Alberto Giacometti - L'Homme qui marche I. The Walking Man I. The Striding Man I. The Man who Walks I 1961

Alberto Giacometti  - L'Homme qui marche I. The Walking Man I. The Striding Man I. The Man who Walks I 1961

L'Homme qui marche I. The Walking Man I. The Striding Man I.
The Man who Walks I 1961 183cm Bronze
Sold for: USD 104.3 million
Auction house: Sotheby's, London
Sale date: February 2010
Seller: Commerzbank
Buyer: Lily Safra

From Carnegie Museum of Art, Pittsburgh:
In Alberto Giacometti's long and prolific career, he made the transition from early abstract sculptures rooted in Surrealism's interest in the unconscious mind to iconic elongated representations of the human figure. These distinctive late works were the result of Giacometti's working and reworking of the figure without preconceived notions about its ultimate form. Giacometti's Walking Man I is one of the artist's most revealing sculptures, as the work attempts to integrate motion and time into a static object.
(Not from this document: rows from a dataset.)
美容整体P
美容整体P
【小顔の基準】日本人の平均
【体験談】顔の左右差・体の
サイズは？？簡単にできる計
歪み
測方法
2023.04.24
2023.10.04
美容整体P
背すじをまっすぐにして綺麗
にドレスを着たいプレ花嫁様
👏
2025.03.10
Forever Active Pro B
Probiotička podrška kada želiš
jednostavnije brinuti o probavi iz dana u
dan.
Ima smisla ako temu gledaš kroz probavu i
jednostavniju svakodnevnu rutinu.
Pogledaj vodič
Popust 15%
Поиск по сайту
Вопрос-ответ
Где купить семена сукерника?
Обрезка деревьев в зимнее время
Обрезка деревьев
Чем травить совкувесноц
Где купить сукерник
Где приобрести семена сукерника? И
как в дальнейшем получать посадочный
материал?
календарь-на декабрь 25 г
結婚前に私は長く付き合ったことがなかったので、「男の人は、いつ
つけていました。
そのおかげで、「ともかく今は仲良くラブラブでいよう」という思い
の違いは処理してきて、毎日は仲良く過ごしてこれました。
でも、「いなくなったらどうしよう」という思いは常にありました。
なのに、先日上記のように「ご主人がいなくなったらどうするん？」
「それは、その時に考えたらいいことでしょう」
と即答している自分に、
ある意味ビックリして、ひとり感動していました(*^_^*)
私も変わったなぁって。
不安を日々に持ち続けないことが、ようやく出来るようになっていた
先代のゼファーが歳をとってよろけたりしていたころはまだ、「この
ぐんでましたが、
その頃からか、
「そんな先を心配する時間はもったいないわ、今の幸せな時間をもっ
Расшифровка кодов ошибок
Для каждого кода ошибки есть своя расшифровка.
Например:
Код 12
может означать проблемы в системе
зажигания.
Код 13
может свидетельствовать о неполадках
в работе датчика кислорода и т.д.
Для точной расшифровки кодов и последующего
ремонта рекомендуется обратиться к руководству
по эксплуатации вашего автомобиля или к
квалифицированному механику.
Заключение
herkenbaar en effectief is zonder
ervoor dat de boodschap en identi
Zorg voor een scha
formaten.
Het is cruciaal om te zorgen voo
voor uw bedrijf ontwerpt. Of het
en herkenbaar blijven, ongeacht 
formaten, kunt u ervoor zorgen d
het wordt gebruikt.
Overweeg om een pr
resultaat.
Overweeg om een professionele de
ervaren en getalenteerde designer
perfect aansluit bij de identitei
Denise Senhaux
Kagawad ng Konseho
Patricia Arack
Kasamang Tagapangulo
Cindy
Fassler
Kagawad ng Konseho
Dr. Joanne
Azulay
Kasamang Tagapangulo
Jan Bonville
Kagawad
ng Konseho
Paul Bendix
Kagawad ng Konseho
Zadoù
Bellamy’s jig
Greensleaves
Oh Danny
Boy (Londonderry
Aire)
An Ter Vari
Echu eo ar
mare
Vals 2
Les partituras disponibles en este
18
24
In their attenuated starkness, Giacometti's melancholy figures appear to have been eaten away by the very atmosphere that surrounds them. Philosophers and historians have found great significance in Giacometti's Walking Man I as an emblem of the grim realities of the post World War II consciousness. Giacometti denied any specific reference to wartime atrocities, but he acknowledged the absurdity and fragility of human existence, saying, "Emptiness filters through Aeverywhere, each creature secretes his own void."